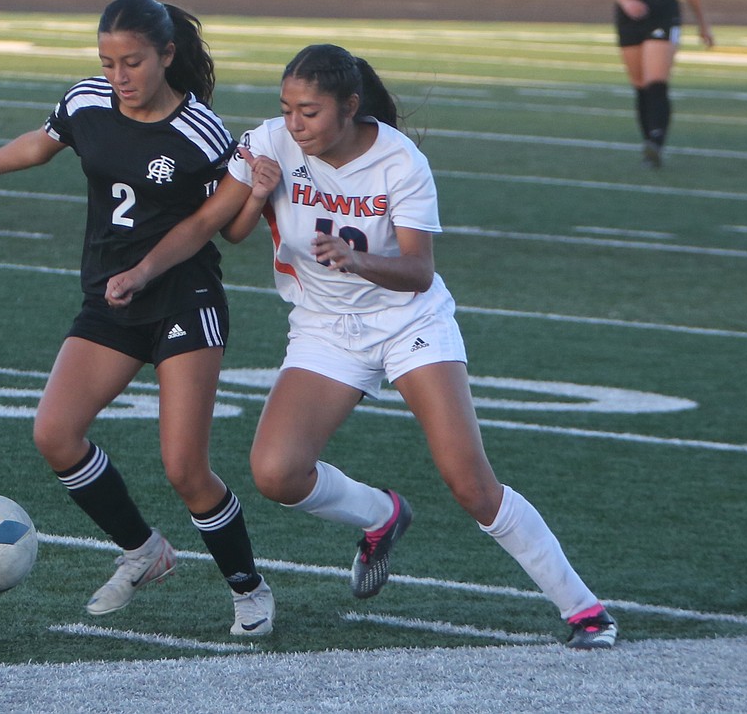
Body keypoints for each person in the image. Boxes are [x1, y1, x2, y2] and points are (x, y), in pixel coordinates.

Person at [106, 43, 617, 649]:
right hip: (324, 327)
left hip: (408, 322)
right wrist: (147, 267)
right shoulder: (271, 141)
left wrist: (358, 260)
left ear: (350, 107)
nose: (295, 124)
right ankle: (381, 516)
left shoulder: (401, 162)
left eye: (310, 112)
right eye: (287, 109)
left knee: (469, 483)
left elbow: (419, 271)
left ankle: (584, 609)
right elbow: (220, 228)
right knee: (277, 472)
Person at [0, 0, 273, 636]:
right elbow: (45, 141)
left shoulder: (202, 132)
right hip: (111, 299)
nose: (119, 76)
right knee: (55, 434)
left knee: (185, 469)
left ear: (167, 56)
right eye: (109, 61)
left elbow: (212, 226)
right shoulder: (88, 100)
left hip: (182, 300)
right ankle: (144, 551)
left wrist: (145, 271)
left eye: (134, 62)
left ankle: (249, 588)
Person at [601, 0, 714, 168]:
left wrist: (703, 24)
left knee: (656, 82)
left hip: (662, 15)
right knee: (640, 85)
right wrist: (626, 2)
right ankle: (648, 143)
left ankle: (656, 141)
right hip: (629, 18)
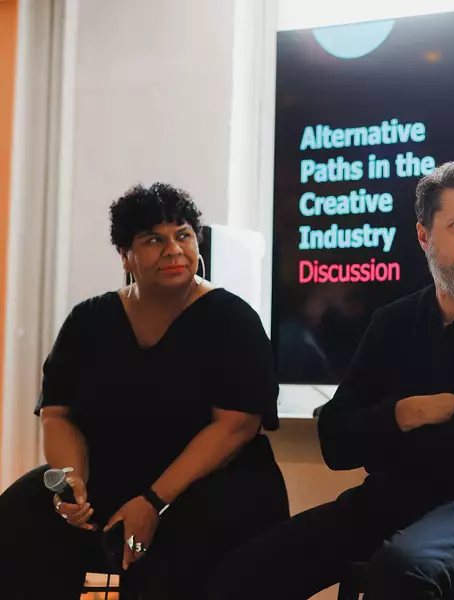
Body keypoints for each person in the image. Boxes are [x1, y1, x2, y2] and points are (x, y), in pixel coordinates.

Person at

▶ _PROBLEM DESCRIPTION_
Working from the line containing "right ankle: (648, 143)" to the last line of the data, retype every line exactly, both ends included, and leave out all pictures.

▶ _RESPONSE_
right ankle: (648, 143)
left ankle: (656, 141)
right hip: (629, 18)
Body keypoints for each person in the image. Boxes are [x1, y1, x2, y2] and points are (x, y), in pixel coordinates.

Person at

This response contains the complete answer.